I. O Medo de Yearnan

159 9 23
                                    


Chega de histórias! – Gritou Orann, rindo das caras assustadas ao ouvirem-no bater seu copo na mesa de madeira. Logo todos o acompanharam em descontração.

– A noite está só começando! – Comemorou um homem que estava próximo a eles, estendendo seu copo, a cerveja se esparramando sobre a mesa. O seu companheiro imitou o gesto e então ambos deram um gole profundo. Mal limparam suas bocas e barbas com a manga de suas camisas quando ouviram alguém perguntar.

– Quem consegue beber mais? – Era Orann, desafiando os dois forasteiros. O primeiro riu e se levantou, caminhando até os barris empilhados rentes à parede. Abriu a torneira e encheu o copo até o topo, então entornou o conteúdo garganta adentro. Os aplausos foram suficientes para fazê-lo encher outro copo.

– Eu quero saber quem vai pagar por isso. – Intrometeu-se o senhor Barowells, o taverneiro.

O homem e seu amigo arregalaram os olhos. Não tinham dinheiro, pensou Ecco ao ver suas expressões. O homem correu para a saída, mas alguns clientes o seguraram quando Barowells pediu que o impedissem. Caído, ele se debateu até perceber que já estava bêbado demais para lutar.

Os rapazes riram, comentando asneiras entre si. No dia seguinte não recordariam metade do que disseram. Ecco sorria com preocupações. Estava pensando no que faria no dia seguinte enquanto tomava goles de uma cidra terrível. Tinha combinado com Yearnan acerca de passarem perto do rio. O senhor Othens não se importaria se eles pegassem algumas frutas no seu pomar, desde que não fossem vistos. As servas que ele tinha ficavam sempre em alerta aos sábados, desde que Yearnan caiu ao saltar para um galho que não resistiu há umas semanas. A queda foi feia e o senhor Othens logo apareceu em sua porta, esbravejando os mais horríveis xingamentos que Ecco conhecia.
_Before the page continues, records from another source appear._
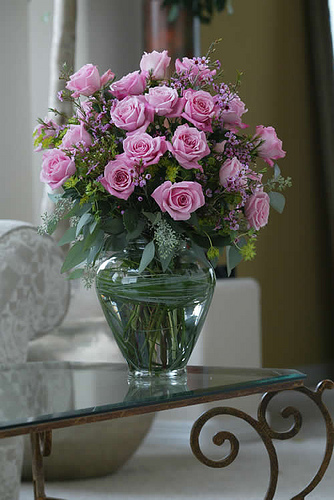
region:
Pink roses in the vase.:
[31, 48, 294, 273]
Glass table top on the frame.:
[1, 357, 306, 435]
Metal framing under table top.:
[0, 371, 331, 497]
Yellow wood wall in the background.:
[198, 2, 332, 375]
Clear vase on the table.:
[86, 233, 218, 377]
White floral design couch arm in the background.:
[0, 211, 70, 494]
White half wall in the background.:
[204, 278, 259, 435]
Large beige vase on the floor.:
[20, 309, 154, 486]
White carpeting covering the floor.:
[20, 376, 331, 496]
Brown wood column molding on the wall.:
[139, 1, 201, 86]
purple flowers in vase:
[40, 61, 267, 255]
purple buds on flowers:
[176, 58, 230, 109]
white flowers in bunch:
[51, 192, 185, 252]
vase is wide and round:
[113, 247, 200, 377]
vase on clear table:
[80, 231, 190, 362]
Três semanas já haviam se passado e os dois não conseguiram mais passar despercebidos. Por esse motivo pretendiam ir numa terça-feira. Quem sabe elas não estivessem desavisadas. Não poderiam ser vistos de forma alguma.
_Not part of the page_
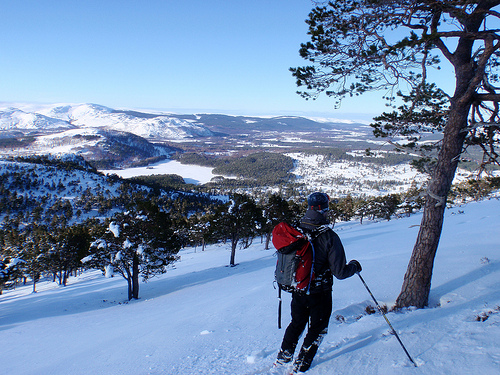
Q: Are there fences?
A: No, there are no fences.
– Aposto que não me vence em uma partida de guerra dos reinos! – Garold interrompeu os pensamentos de Ecco. Era magro como um beco estreito de Forgspeek.

– Aqui não! – O senhor Barowells, além de dono da taverna, era pai de Garold. Inteligente e cheio de vida, mas pouco estudado, passava a maior parte dos seus dias atrás de um balcão, servindo a todos que quisessem beber uma boa cerveja com um pedaço de torta ou pão duro com queijo, exceto pelas manhãs, quando os filhos Gadriel e Garold se tornavam encarregados de servir, cozinhar e limpar as mesas e o chão. – Já fiz demais deixando vocês beberem.

– Dê-me mais um naco de pão, ao menos. – Implorou Yearnan. Ecco percebeu que o senhor Barowells haveria de dar um naco a cada um deles e sorriu com a esperteza do amigo.

– Tomem. – Ele puxou um saco cheio de pães de debaixo do balcão e ergueu para Yearnan. – Tenho pães sobrando hoje. Eu jogaria aos cães, mas não vejo por que não dar a vocês. Agora vão procurar os seus lugares de sempre.

Yearnan, Orann e Ecco arregalaram os olhos, felizes e agradecidos. Agora poderiam comer por três dias. Avyin com certeza se alegraria.

Barowells sentia-se contorcendo de dor e piedade ao ver a tamanha euforia de alguns garotos de rua quando viram os pães. Às vezes até sonhava que ajeitaria um cantinho na própria casa no dia seguinte para acolhê-los, mas lembrava-se da sua condição ao acordar, incapaz de ajudar. Então balançava a cabeça como se tentasse esquecer aquela ideia antes de iniciar sua rotina diária de caçar alguns patos para preparar as tortas de pato assado que todos da cidade faziam questão de elogiar. Mas não esquecia.